→ Action item: Lines before the one containing "wire [7:0] txdata;" in the records below are to be left out; that line and all after it, through the end, are to be retyped exactly.
** Opening Given data block **
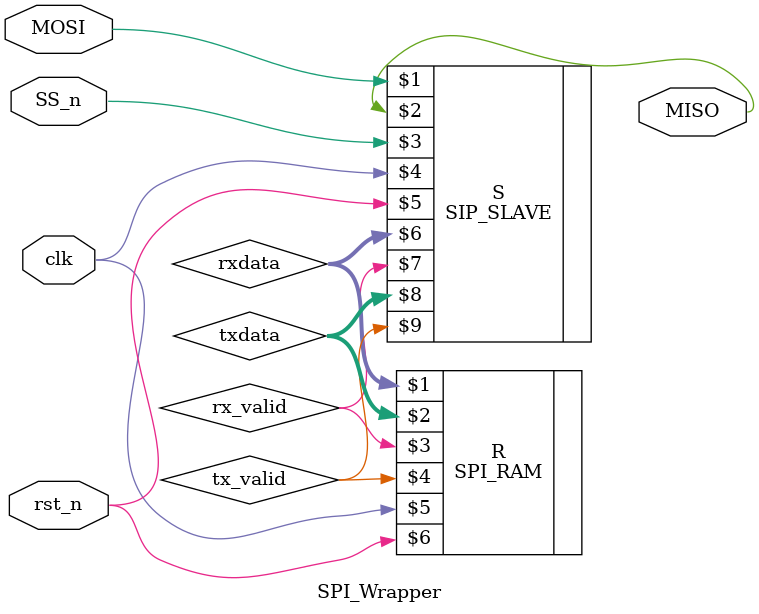
<source format=v>
module SPI_Wrapper(MISO, MOSI,SS_n,rst_n,clk);
input MOSI, SS_n,clk,rst_n;
output MISO;


wire [9:0] rxdata;
wire [7:0] txdata;
wire rx_valid,tx_valid;

//instantiation of spi slave and ram
SPI_RAM #(256,8) R (rxdata, txdata, rx_valid, tx_valid , clk, rst_n);
SIP_SLAVE  S (MOSI,MISO,SS_n,clk,rst_n,rxdata,rx_valid, txdata, tx_valid);
endmodule

</source>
** Closing Given data block **
→ Task solution:
wire [7:0] txdata;
wire rx_valid,tx_valid;

//instantiation of spi slave and ram
SPI_RAM #(256,8) R (rxdata, txdata, rx_valid, tx_valid , clk, rst_n);
SIP_SLAVE  S (MOSI,MISO,SS_n,clk,rst_n,rxdata,rx_valid, txdata, tx_valid);
endmodule

</source>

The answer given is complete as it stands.